L'assureur se trouvait dès lors en situation de vulnérabilité. Ce qu'il a eu la sagesse de reconnaître, avant d'y faire face : «Embaucher à toute vitesse n'était pas la meilleure solution. À la place, nous avons développé l'entraide entre employés afin de soulager ceux qui en avaient trop sur les bras, a expliqué Mme Hébert.

«Par la même occasion, nous avons revu notre façon de travailler en équipe, en incitant chacun à prendre plus d'initiatives qu'auparavant, sans avoir à toujours en référer à son boss, a-t-elle ajouté. Du coup, la crise a été surmontée en peu de temps et nous avons tiré une nouvelle force de notre faiblesse passagère.»

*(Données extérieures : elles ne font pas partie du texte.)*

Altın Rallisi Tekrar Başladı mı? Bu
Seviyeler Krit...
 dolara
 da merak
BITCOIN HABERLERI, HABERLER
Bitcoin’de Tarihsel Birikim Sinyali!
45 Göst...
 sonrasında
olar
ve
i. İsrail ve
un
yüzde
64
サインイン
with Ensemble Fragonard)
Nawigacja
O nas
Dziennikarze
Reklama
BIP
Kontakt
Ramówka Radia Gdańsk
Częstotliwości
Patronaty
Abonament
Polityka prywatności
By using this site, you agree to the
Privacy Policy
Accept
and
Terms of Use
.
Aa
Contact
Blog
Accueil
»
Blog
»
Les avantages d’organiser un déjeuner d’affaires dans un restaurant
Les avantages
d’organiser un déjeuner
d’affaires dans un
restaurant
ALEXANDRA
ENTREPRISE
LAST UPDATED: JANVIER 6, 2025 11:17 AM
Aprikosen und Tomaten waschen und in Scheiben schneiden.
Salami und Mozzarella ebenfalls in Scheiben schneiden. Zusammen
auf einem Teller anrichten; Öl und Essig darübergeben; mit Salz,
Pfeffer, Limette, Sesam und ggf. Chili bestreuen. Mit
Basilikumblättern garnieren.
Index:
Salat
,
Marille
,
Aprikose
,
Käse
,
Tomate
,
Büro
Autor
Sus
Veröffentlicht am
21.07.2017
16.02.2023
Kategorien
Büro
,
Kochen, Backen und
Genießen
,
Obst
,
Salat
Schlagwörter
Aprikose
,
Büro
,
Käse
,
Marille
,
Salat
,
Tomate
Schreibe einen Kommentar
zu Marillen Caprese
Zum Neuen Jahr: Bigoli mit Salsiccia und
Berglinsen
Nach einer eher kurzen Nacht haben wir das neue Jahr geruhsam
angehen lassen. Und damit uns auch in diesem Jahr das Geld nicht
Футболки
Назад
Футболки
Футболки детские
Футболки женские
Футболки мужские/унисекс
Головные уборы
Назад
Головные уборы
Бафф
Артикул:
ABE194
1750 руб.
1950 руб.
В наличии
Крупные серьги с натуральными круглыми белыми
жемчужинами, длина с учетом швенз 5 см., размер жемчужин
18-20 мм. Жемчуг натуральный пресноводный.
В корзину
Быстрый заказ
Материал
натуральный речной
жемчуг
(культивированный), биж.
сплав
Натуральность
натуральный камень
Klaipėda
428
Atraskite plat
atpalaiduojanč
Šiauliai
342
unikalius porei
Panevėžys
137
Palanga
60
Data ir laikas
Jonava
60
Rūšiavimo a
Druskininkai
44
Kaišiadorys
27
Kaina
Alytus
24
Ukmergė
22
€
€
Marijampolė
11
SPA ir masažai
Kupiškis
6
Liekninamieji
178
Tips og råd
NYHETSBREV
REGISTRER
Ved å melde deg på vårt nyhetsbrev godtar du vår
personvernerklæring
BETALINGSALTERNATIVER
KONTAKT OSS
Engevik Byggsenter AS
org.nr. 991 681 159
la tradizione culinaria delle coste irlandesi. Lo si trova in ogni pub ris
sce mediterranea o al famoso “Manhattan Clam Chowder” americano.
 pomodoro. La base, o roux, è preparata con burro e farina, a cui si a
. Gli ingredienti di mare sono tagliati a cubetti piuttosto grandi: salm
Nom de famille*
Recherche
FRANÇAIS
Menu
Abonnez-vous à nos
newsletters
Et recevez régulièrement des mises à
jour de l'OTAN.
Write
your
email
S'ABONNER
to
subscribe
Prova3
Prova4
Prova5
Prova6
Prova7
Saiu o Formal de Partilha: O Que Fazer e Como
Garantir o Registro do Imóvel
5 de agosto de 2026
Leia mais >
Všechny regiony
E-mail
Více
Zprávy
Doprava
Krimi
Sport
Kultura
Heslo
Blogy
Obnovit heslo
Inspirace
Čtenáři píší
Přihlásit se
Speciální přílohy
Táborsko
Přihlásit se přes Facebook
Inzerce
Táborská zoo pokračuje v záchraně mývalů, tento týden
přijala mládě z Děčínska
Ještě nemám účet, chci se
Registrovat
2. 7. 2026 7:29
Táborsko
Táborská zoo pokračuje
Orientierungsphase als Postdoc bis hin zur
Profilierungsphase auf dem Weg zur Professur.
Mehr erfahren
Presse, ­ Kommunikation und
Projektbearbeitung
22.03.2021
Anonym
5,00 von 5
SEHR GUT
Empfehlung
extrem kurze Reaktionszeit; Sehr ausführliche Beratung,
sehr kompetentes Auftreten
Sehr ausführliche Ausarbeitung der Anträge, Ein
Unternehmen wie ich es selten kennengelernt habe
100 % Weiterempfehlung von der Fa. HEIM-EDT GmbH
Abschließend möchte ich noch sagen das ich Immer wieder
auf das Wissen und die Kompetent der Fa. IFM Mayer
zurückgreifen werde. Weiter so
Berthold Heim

Pour sa part, la chaîne de supermarchés Loblaw a parfaitement conscience que son talon d'Achille concerne la jeunesse de sa main-d'oeuvre. «La plupart de nos employés sont des jeunes qui travaillent pour payer leurs études, ou encore qui voient leur passage chez nous uniquement comme un tremplin pour leur carrière. Notre défi est de susciter la passion chez eux. Car si jamais un client sent que l'employé n'a rien à faire de sa requête, il ne remettra plus les pieds chez nous, c'est certain», a dit Steve Lamontagne, directeur de groupe chez Loblaw.

La solution ? «La transparence. Les employés de chaque magasin se réunissent une fois par semaine pour discuter des bons et des mauvais coups des derniers jours. Pour discuter de ce qui s'en vient à court terme. Pour discuter de ce qu'on pourrait faire encore mieux», a-t-il dit, en soulignant que «l'engagement découle de la reconnaissance, en particulier auprès des générations Y et Z».

«La vulnérabilité est source d'authenticité. Elle permet d'être à la fois humble et fidèle à soi-même. Bref, elle favorise l'amélioration et ouvre la voie à l'excellence. Et c'est pour ça que l'avenir appartient sans l'ombre d'un doute à ceux qui sauront en tirer parti», a résumé M. MacDonald.